Pages of interesting anniversaries.
What happened on this day in history.
On this day in history in 1874, was born Winston Churchill.
Churchill was a statesman, orator, author, historian and Prime Minister who rallied the British people in the Second World War and took them from the edge of defeat to victory.
Churchill’s leadership during the war is legendary. He became Prime minister when the Cabinet were on the verge of seeking terms with Hitler and Germany. But Churchill would not contemplate defeat or even a honourable truce. His saying was ‘We will never give in’. Churchill is credited with conducting the war single-handedly. He made himself Minister for War as well as being Prime Minister and delegated the running of home affairs to junior ministers. Churchill sat at his desk in the Cabinet Office, dictating memos and orders and giving instructions but letting others get on with it. Churchill’s true talent was leadership, not performance. Churchill had a bed in his office suite and habitually slept in the afternoon. He had by a side, in his office, a mixture of brandy and water, which was continually refreshed. Critics say that this put him in a continuously drunken state.
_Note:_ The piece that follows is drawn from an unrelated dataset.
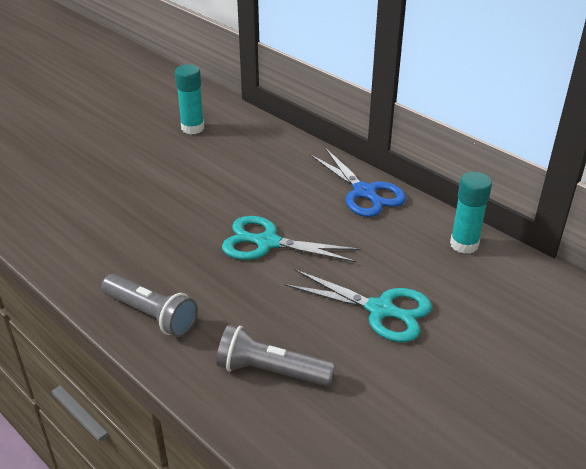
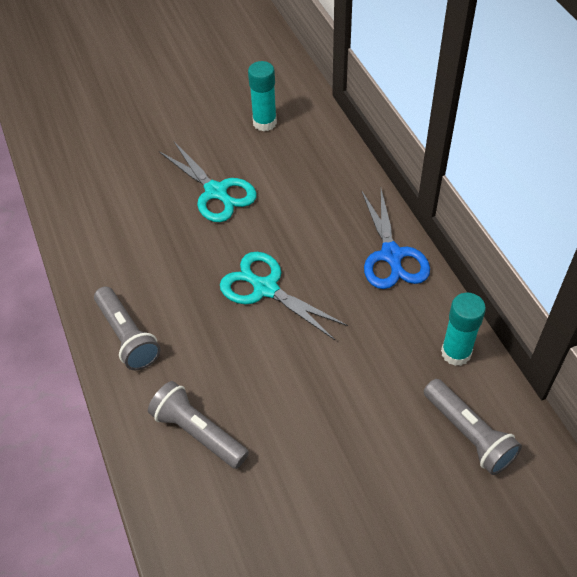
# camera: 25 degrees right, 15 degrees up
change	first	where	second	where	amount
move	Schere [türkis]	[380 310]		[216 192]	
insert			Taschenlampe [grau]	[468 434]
Churchill was a historian. He wrote The History of The English Speaking Peoples, an account not just of English history but also of the British Empire and United States. This work was designed to demonstrate that the British people and their colonies are a unique culture distinct from European civilisations.
Churchill was an author. His book My Early Life, although outwardly an autobiography, is in fact novel with the young Churchill as one of the characters. In the book, Churchill sits the entrance examination for Harrow but on taking the Latin paper, carefully wrote the title, his name and the question number 1. After further thought, he adds brackets to the number but cannot think of anything to write and his paper is smudged by an inkblot. Churchill’s comments on the wisdom of the headmaster in accepting him despite this is an ironic comment not on the inability of his younger self but on the educational system of the time.
Churchill was known for his eloquence and his ready wit. On being accused of being a turncoat for changing parties twice, Churchill reposted ‘anyone can rat, but it takes a certain ingenuity to re-rat.’ When an official criticised other writers for ending sentences with propositions, Churchill added a note ‘This is the sort of English, up with which I will not put’. On one occasion a lady heckler shouted ‘Sir, you are drunk’. Churchill replied ‘And you, madam are ugly, but I shall be sober, tomorrow!’